What is required: What you return must be the lines of the data that hold the word "flex".

Front-end code edit data:

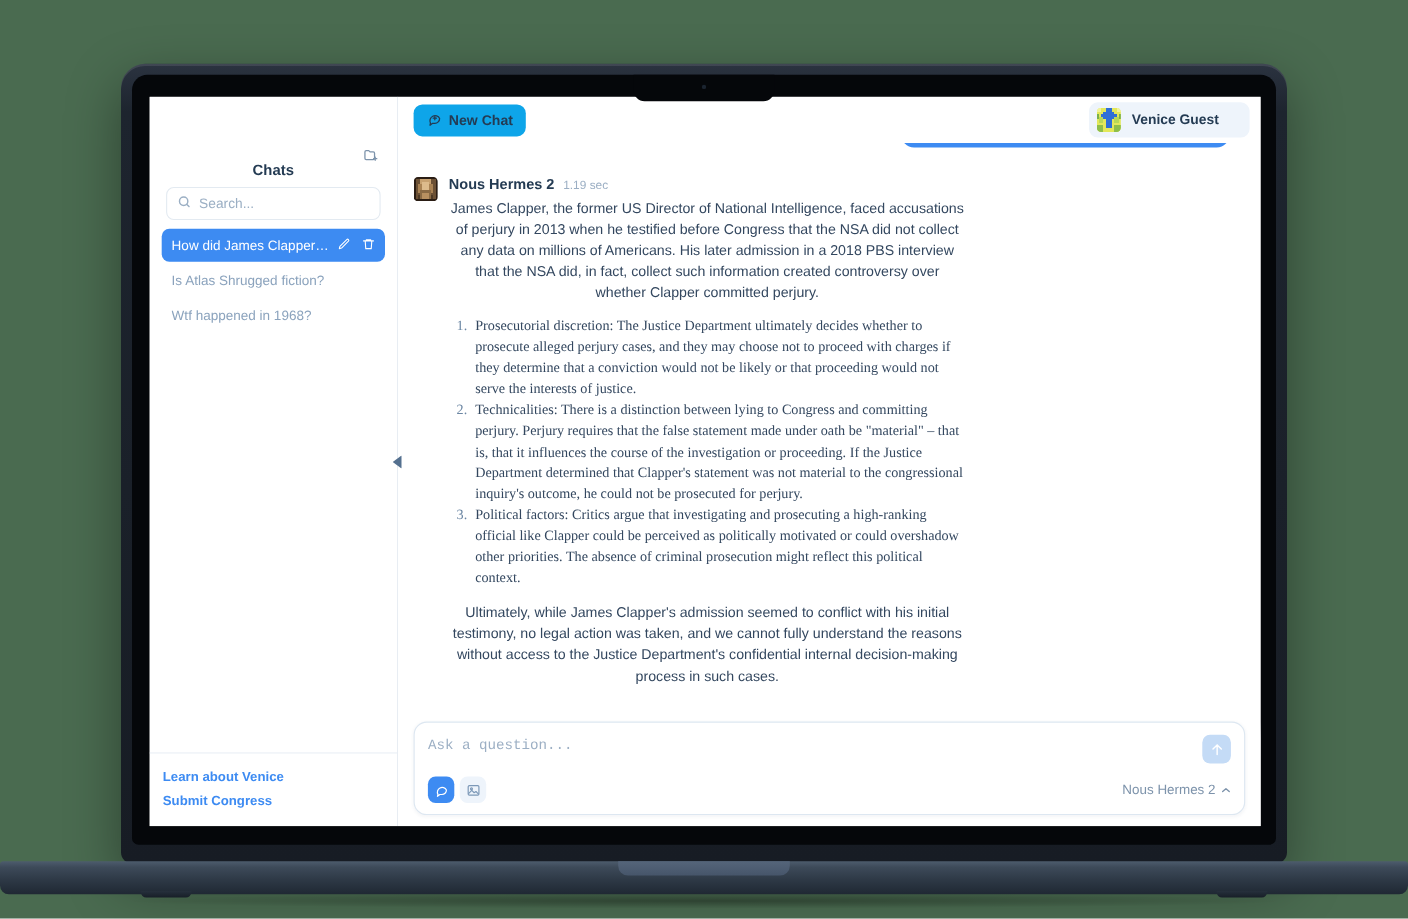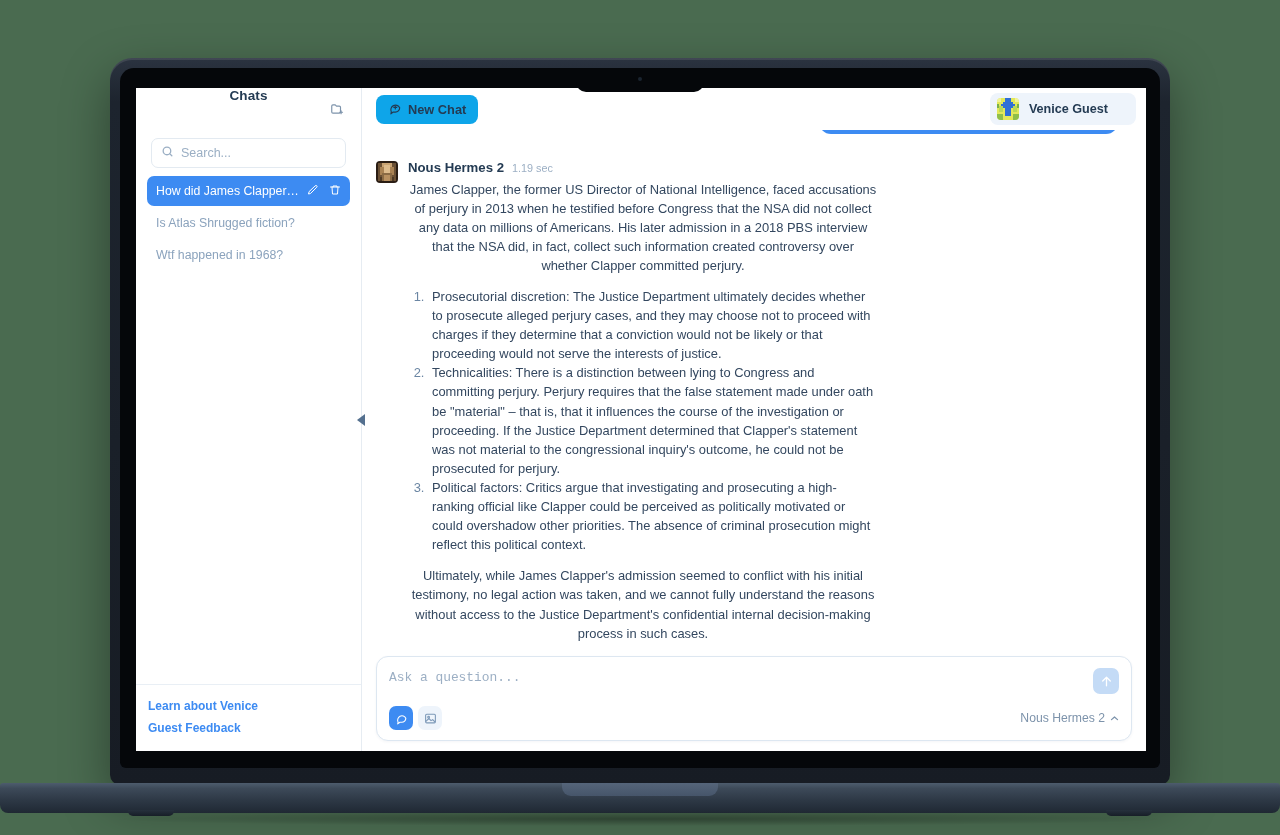--- a/index.html
+++ b/index.html
@@ -100,24 +100,25 @@
     height: 100%;
     background: #ffffff;
     border-right: 1px solid #e6ecf2;
     display: flex;
     flex-direction: column;
     position: relative;
   }
   .sb-head {
     height: 42px;
     display: flex;
-    align-items: flex-start;
+    align-items: flex-end;
     justify-content: center;
     position: relative;
     padding: 0 14px;
+    margin-top: 32px;
   }
   .sb-title {
     font-size: 13.5px;
     font-weight: bold;
     color: #243b53;
     letter-spacing: .1px;
   }
   .sb-newfolder {
     position: absolute;
     right: 14px; top: 50%;
@@ -309,20 +310,21 @@
   .bot-body p {
     font-size: 12.9px;
     line-height: 1.48;
     color: #33475f;
     margin-bottom: 12px;
     text-align: center;
   }
   .bot-body ol {
     margin: 0 0 12px 0;
     padding-left: 20px;
+    font-family: Liberation Serif, serif;
   }
   .bot-body ol li {
     font-size: 12.9px;
     line-height: 1.48;
     color: #33475f;
     margin-bottom: 0;
     padding-left: 4px;
   }
   .bot-body ol li::marker { color: #6b86a3; }
 
@@ -459,21 +461,21 @@
         </div>
         <div class="chat-item">
           <span class="ci-label">Wtf happened in 1968?</span>
         </div>
       </div>
 
       <div class="sb-spacer"></div>
 
       <div class="sb-foot">
         <a class="sb-link">Learn about Venice</a>
-        <a class="sb-link">Guest Feedback</a>
+        <a class="sb-link">Submit Congress</a>
       </div>
 
       <div class="collapse-handle">
         <svg width="9" height="12" viewBox="0 0 9 12">
           <path d="M8 0L0 6l8 6z" fill="#54708f"></path>
         </svg>
       </div>
     </aside>
 
     <section class="main">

Answer section:
     display: flex;
     flex-direction: column;
     display: flex;
-    align-items: flex-start;
+    align-items: flex-end;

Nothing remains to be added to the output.